In Central Mexico, the height of the Classic period saw the ascendancy of the city of Teotihuacan, which formed a military and commercial empire whose political influence stretched south into the Maya area and northward. Upon the collapse of Teotihuacán around 600 CE competition between several important political centers in central Mexico – such as Xochicalco and Cholula – ensued. At this time during the Epi-Classic period, the Nahua peoples began moved south into Mesoamerica from the North, and became politically and culturally dominant in central Mexico, as they displaced speakers of Oto-Manguean languages. During the early post-Classic period, Central Mexico was dominated by the Toltec cuiture, Oaxaca by the Mixtec, and the lowland Maya area had important centers at Chichén Itzá and Mayapán. Towards the end of the post-Classic period the Aztecs of Central Mexico built a tributary empire covering most of central Mesoamerica. The distinct Mesoamerican cultural tradition ended with the Spanish conquest in the 16th century.
Mesoamerican indigenous cultures were gradually subjected to Spanish colonial rule. Aspects of the indigenous culture still survive as ancestral languages and practices.
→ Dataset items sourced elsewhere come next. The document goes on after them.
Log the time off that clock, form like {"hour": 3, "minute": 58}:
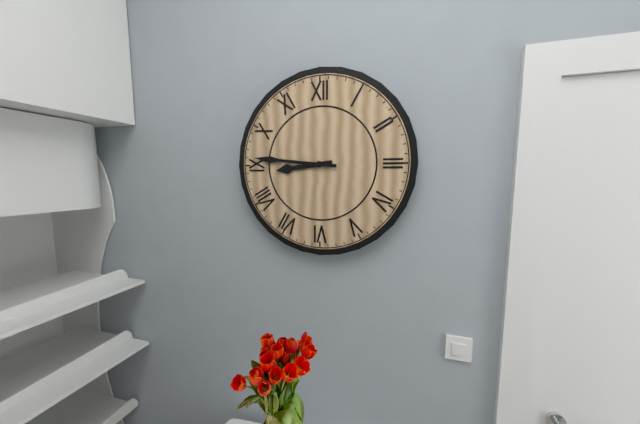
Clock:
{"hour": 8, "minute": 46}
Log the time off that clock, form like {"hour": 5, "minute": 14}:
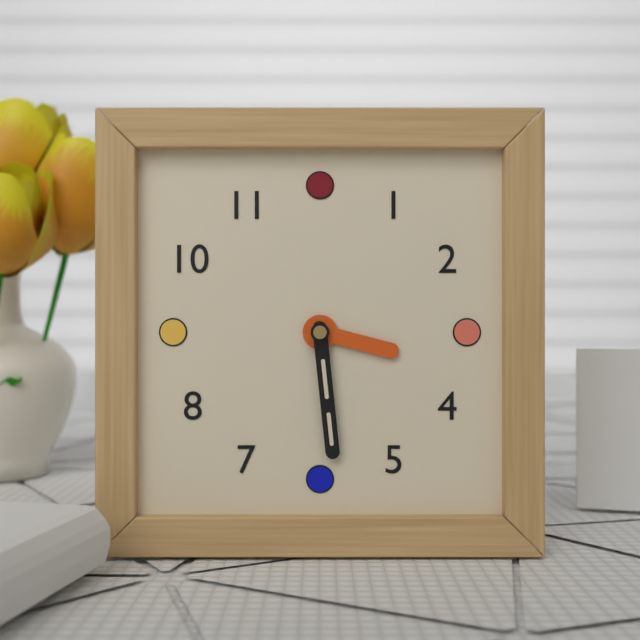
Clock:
{"hour": 3, "minute": 29}
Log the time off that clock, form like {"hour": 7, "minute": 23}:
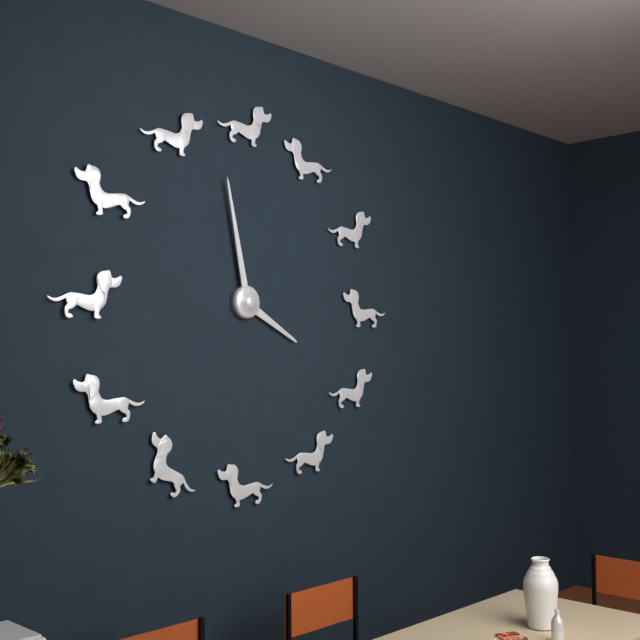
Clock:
{"hour": 3, "minute": 58}
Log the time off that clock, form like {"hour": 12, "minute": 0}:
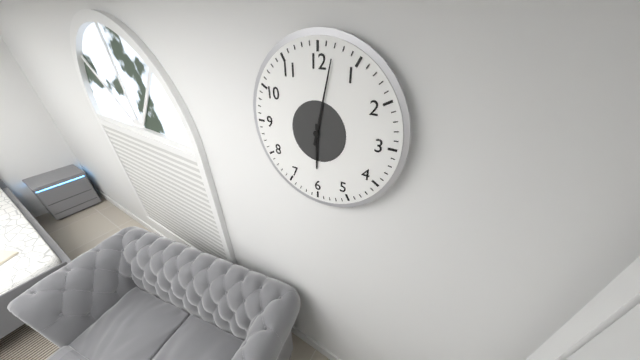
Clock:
{"hour": 6, "minute": 2}
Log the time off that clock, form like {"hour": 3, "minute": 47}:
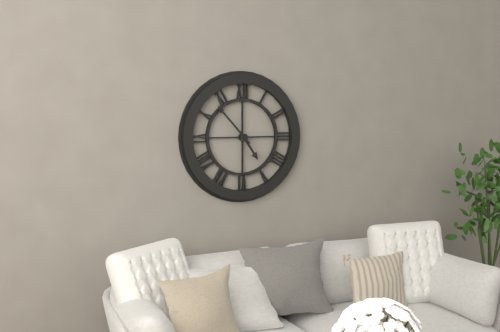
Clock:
{"hour": 4, "minute": 53}
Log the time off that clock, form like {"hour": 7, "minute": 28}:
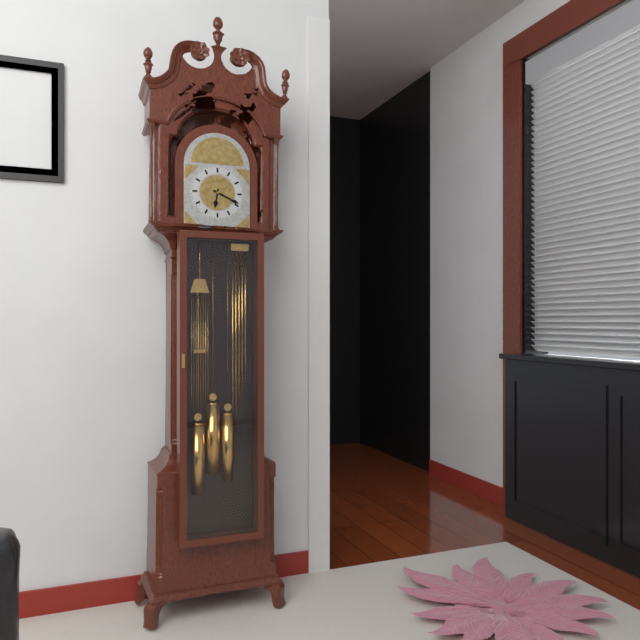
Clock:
{"hour": 6, "minute": 19}
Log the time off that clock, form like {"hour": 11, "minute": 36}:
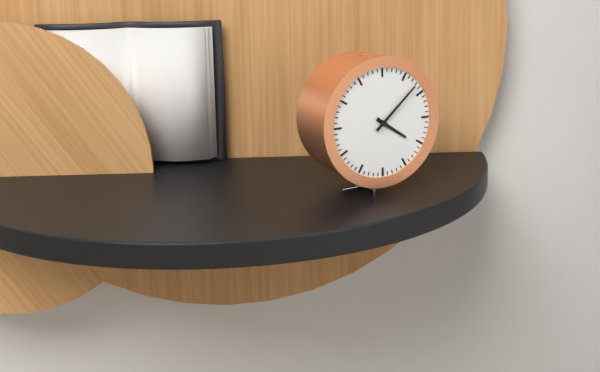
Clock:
{"hour": 4, "minute": 8}
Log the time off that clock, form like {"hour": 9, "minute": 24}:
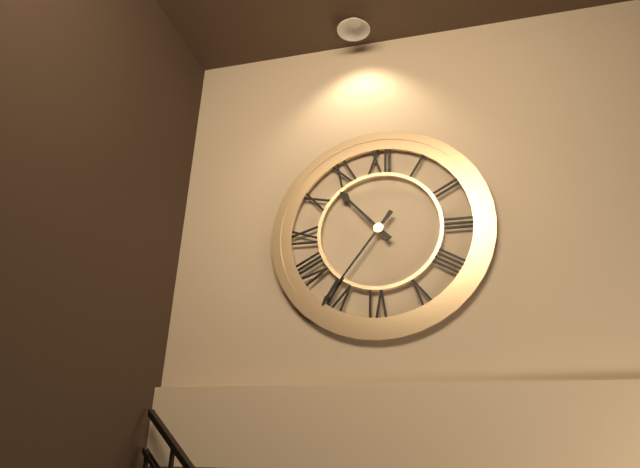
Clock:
{"hour": 10, "minute": 36}
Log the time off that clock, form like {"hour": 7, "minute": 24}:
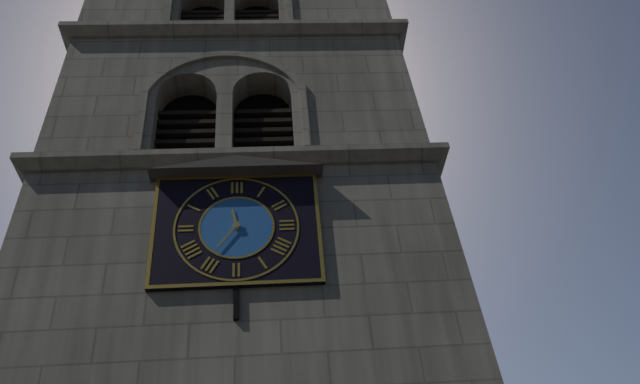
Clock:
{"hour": 11, "minute": 36}
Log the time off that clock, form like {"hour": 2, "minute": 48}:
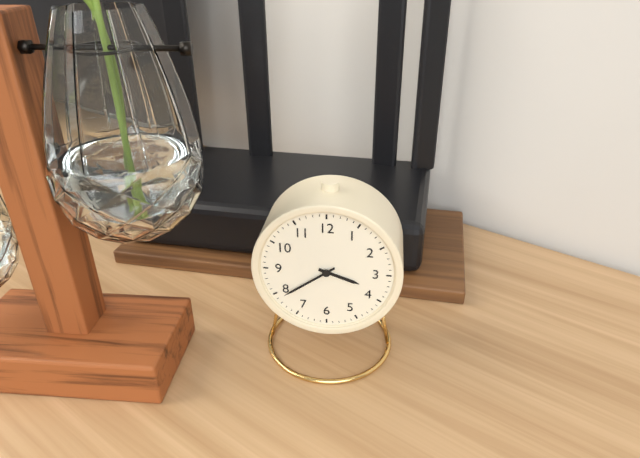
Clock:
{"hour": 3, "minute": 39}
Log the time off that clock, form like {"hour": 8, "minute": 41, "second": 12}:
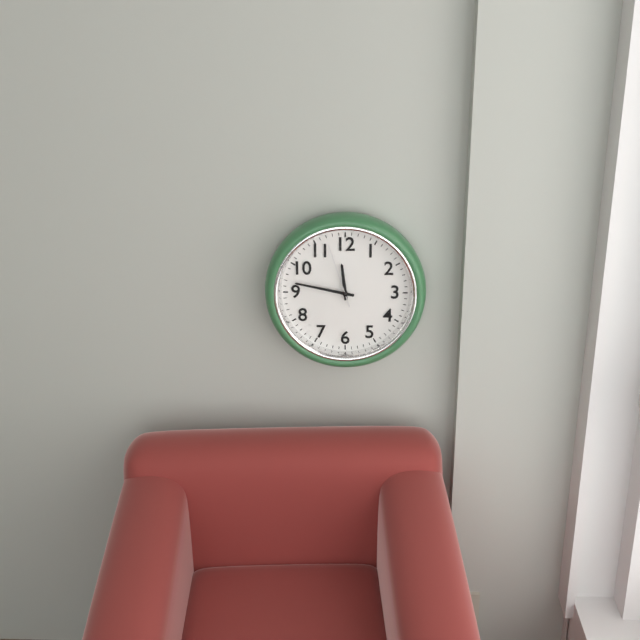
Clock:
{"hour": 11, "minute": 47, "second": 57}
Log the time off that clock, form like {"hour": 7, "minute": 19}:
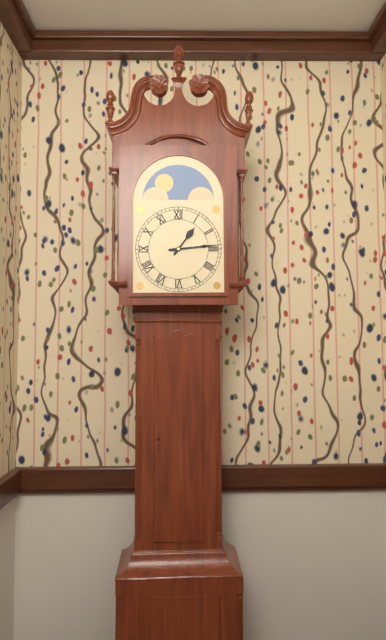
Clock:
{"hour": 1, "minute": 14}
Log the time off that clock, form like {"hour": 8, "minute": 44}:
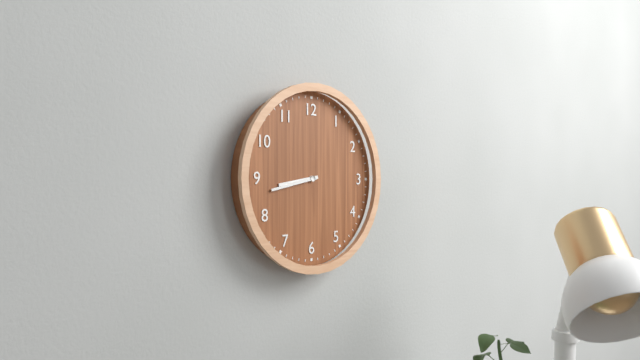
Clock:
{"hour": 8, "minute": 43}
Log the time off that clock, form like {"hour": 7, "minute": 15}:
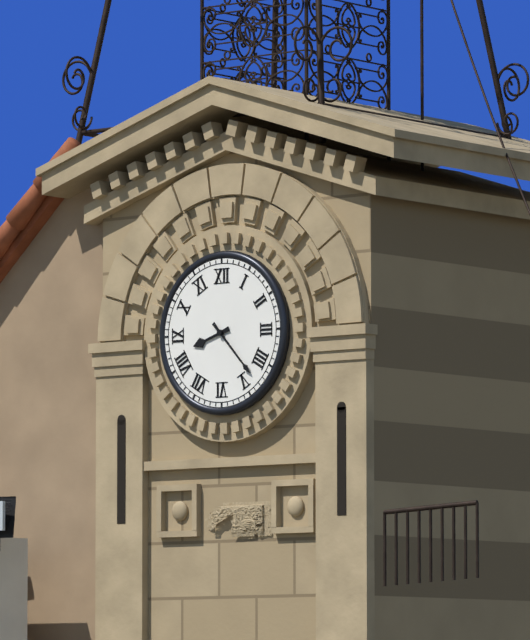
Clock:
{"hour": 8, "minute": 23}
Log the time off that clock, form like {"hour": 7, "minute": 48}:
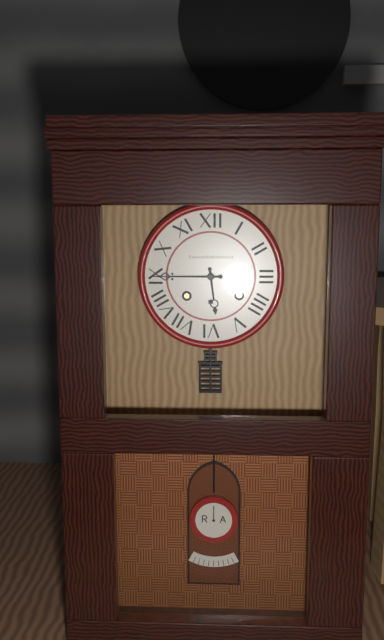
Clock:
{"hour": 5, "minute": 45}
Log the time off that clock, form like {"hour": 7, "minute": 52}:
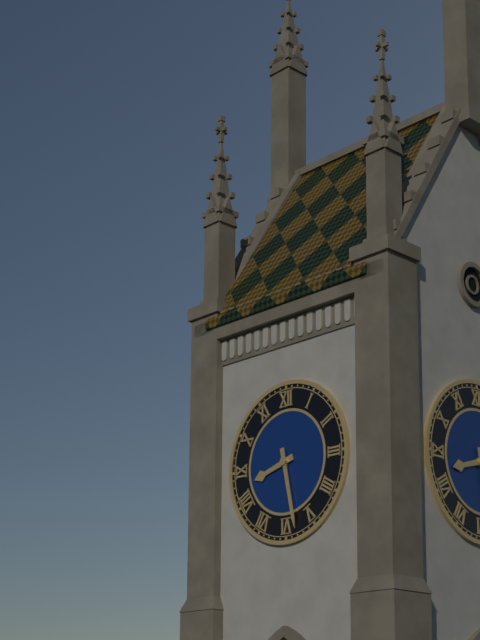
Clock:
{"hour": 8, "minute": 28}
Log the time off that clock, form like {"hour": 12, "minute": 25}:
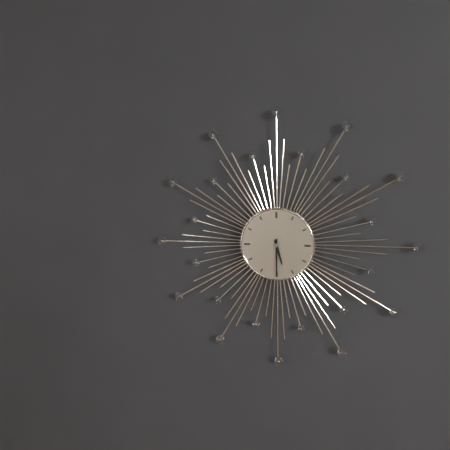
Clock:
{"hour": 5, "minute": 30}
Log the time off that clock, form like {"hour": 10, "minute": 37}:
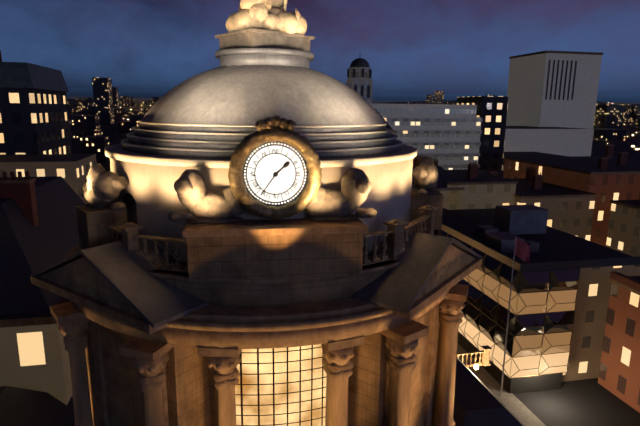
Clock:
{"hour": 1, "minute": 36}
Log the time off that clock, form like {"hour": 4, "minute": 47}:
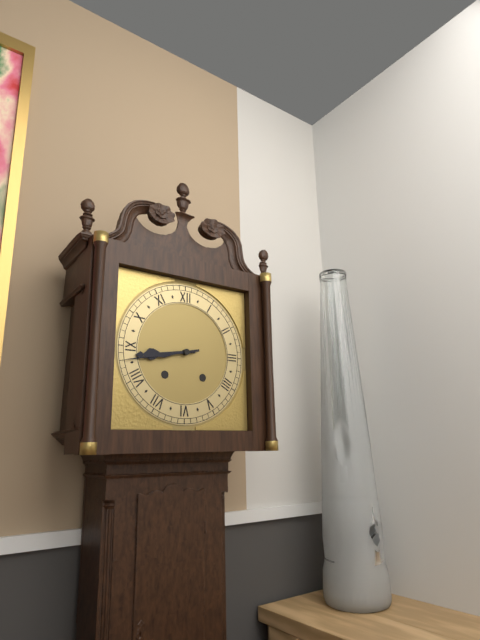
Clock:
{"hour": 8, "minute": 43}
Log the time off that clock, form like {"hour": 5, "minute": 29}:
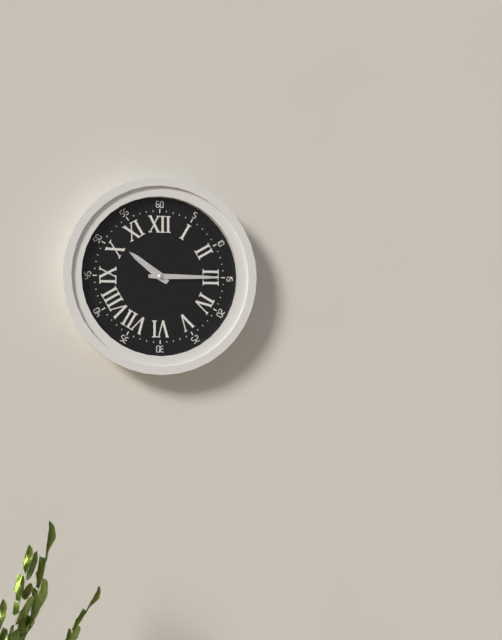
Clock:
{"hour": 10, "minute": 15}
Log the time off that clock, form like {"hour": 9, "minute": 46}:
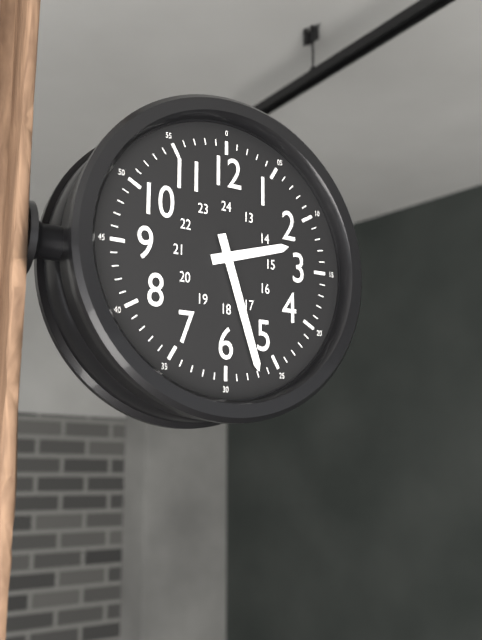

Trade networks exchanged obsidian, jade, cacao, cinnabar, Spondylus shells, hematite, and ceramics. Though aware of the wheel and metallurgy these were not regarded as important. Mesoamerica is one of only three regions of the world where writing is known to have independently developed (the others being ancient Sumer and China). Social stratification, complex religious traditions, vigesimal numeric system, complex calendar.